* TEXT SEGMENT

────

Boris Johnson’s senior adviser Dominic Cummings has found himself in the news today after a video clip emerged of him suggesting most Conservative MPs ‘do not care’ about ‘poorer people’ or the NHS. Now in No. 10, Cummings appears to be on a mission to change that – with a focus on applying the Johnson ethos of boosterism to healthcare.
But what of Johnson’s old comments? A search of Cambridge’s student newspaper archive reveals that BoJo too has made some comments which could now be deemed off-message.
In a 2000 interview with Varsity, the then editor of The Spectator discussed his decision to stand as the Conservative candidate for Henley. He told the student reporter that he would be a gaffe-prone politician: ‘I don’t know whether I’ll be any good, I think it’s quite likely I won’t be. My problem will be I will make gaffes, people will try to trip me up and I will always fall into it.’ No doubt Monsieur Barnier will be pleased to hear so.

────

* EXTRACTED INFORMATION
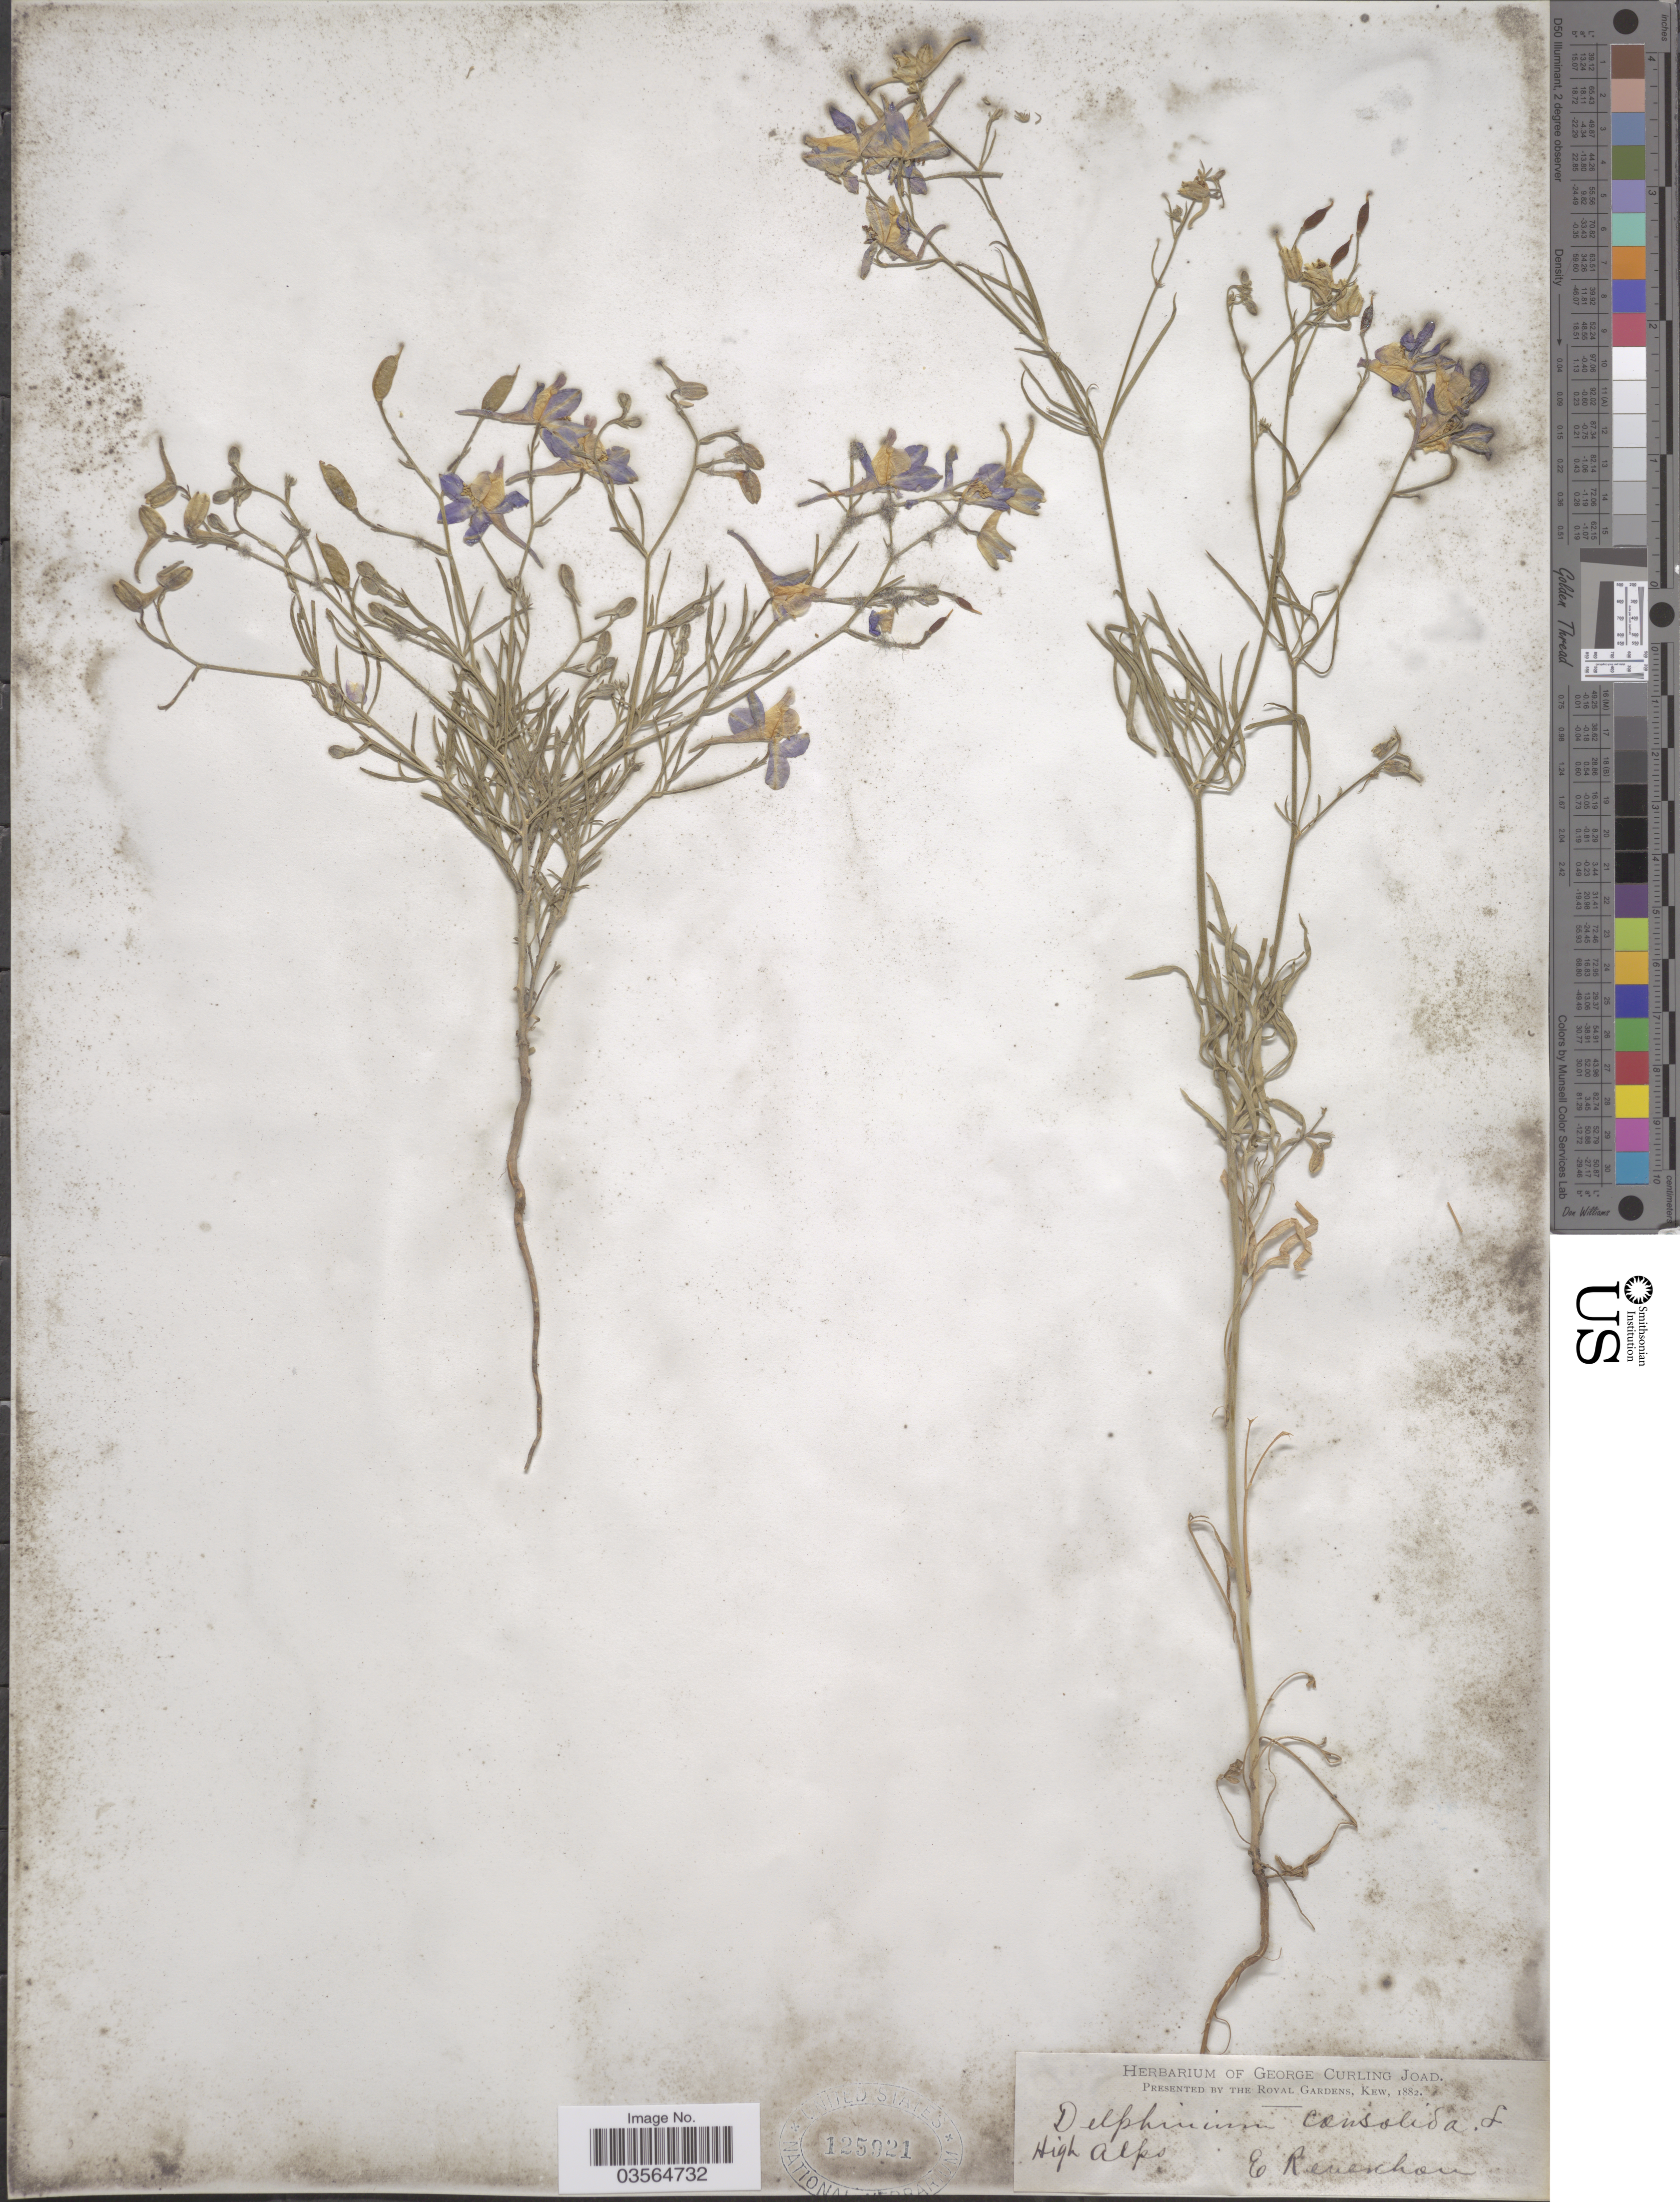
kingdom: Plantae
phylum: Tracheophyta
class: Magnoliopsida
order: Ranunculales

────

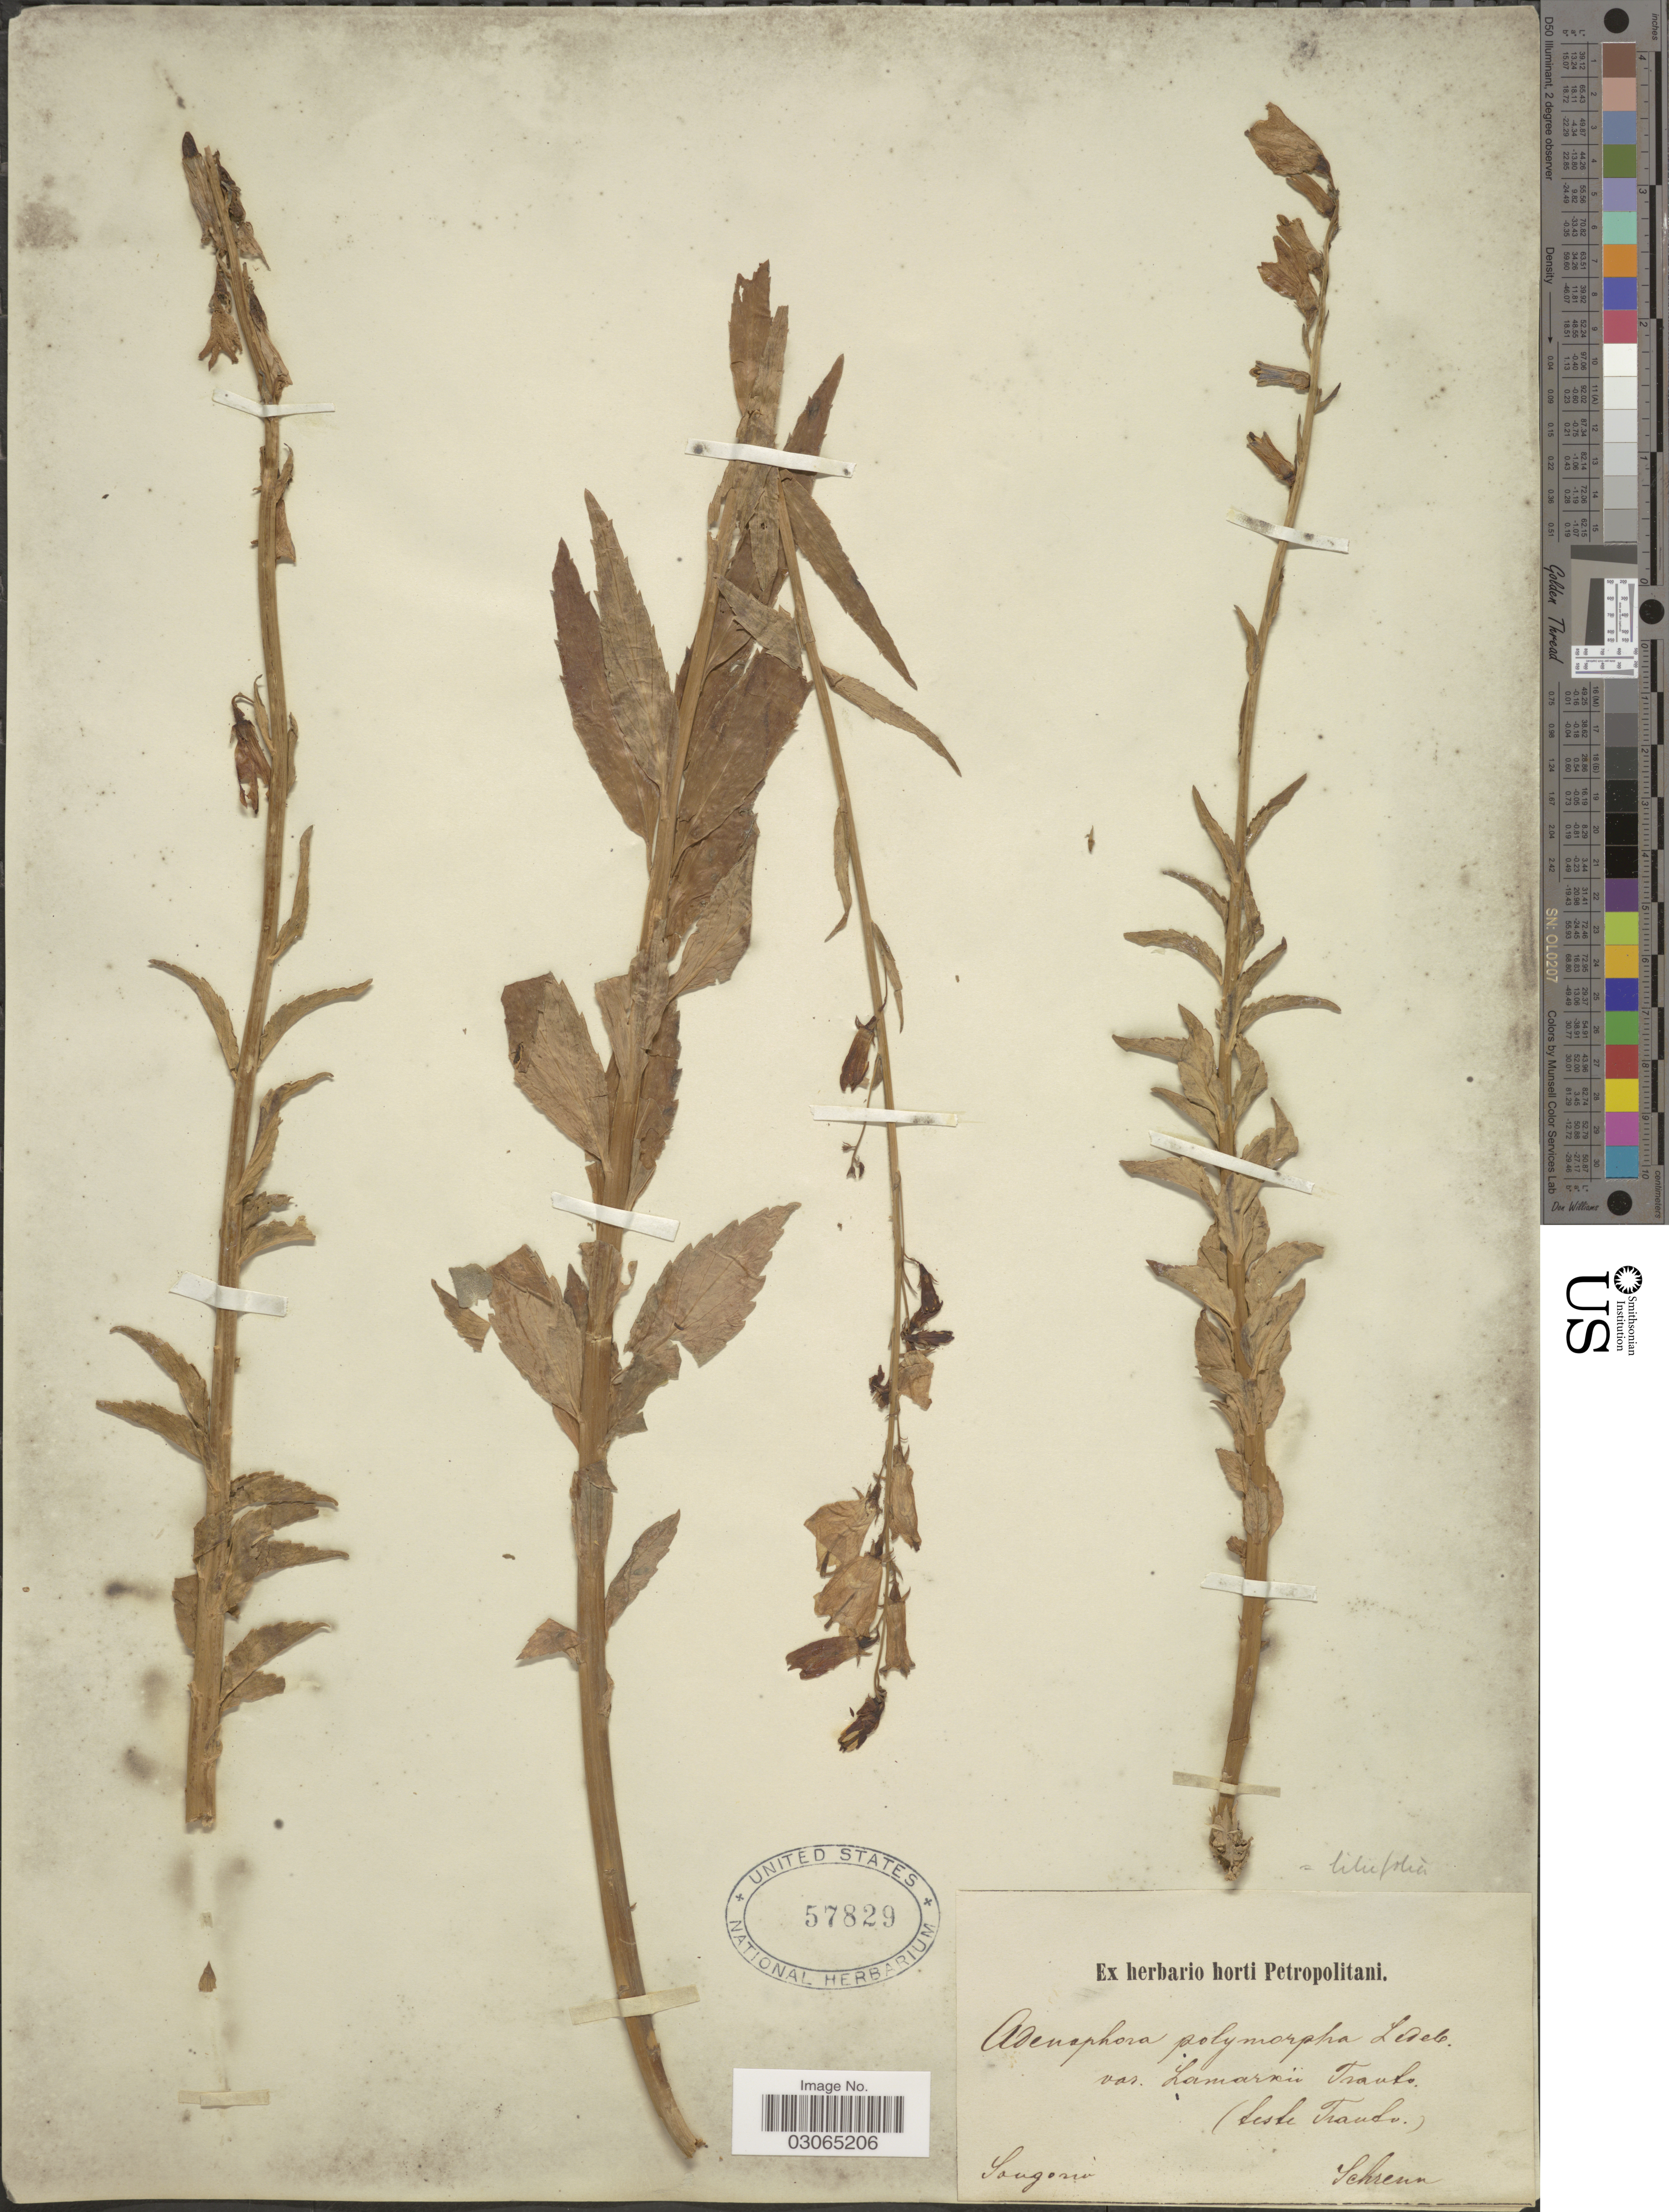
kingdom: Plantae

────

* EXERCISE TASKS
a. Name every person mentioned by name in the Johnson article.
b. Carry on the Johnson article from its last sentence.
The records have no connection to the Johnson article.

* OUTPUTS IN ORDER
a. Boris Johnson, Dominic Cummings, Monsieur Barnier

b.
On the subject of Europe, the 2000 Johnson predicts that the Tories won’t occupy a ‘sort of fringe of sullen objectionable views on immigrants and frothing xenophobia on Europe and free market ideas on health.’ The reason? ‘The Conservative party is basically far too interested… too interested in power.’
So how did Boris foresee his ability to unite the nation? ‘My appeal to the masses may be very limited. I don’t know what to say to you.’ Oh dear. Perhaps he can rally the country by scrapping the Northern Ireland backstop and forcing through his own deal? ‘The other thing about politics I’ve suddenly started realising is that there are questions which don’t have easy answers. It’s a rather depressing conservative position. But there it is.’
Did Johnson used to be a gloomster?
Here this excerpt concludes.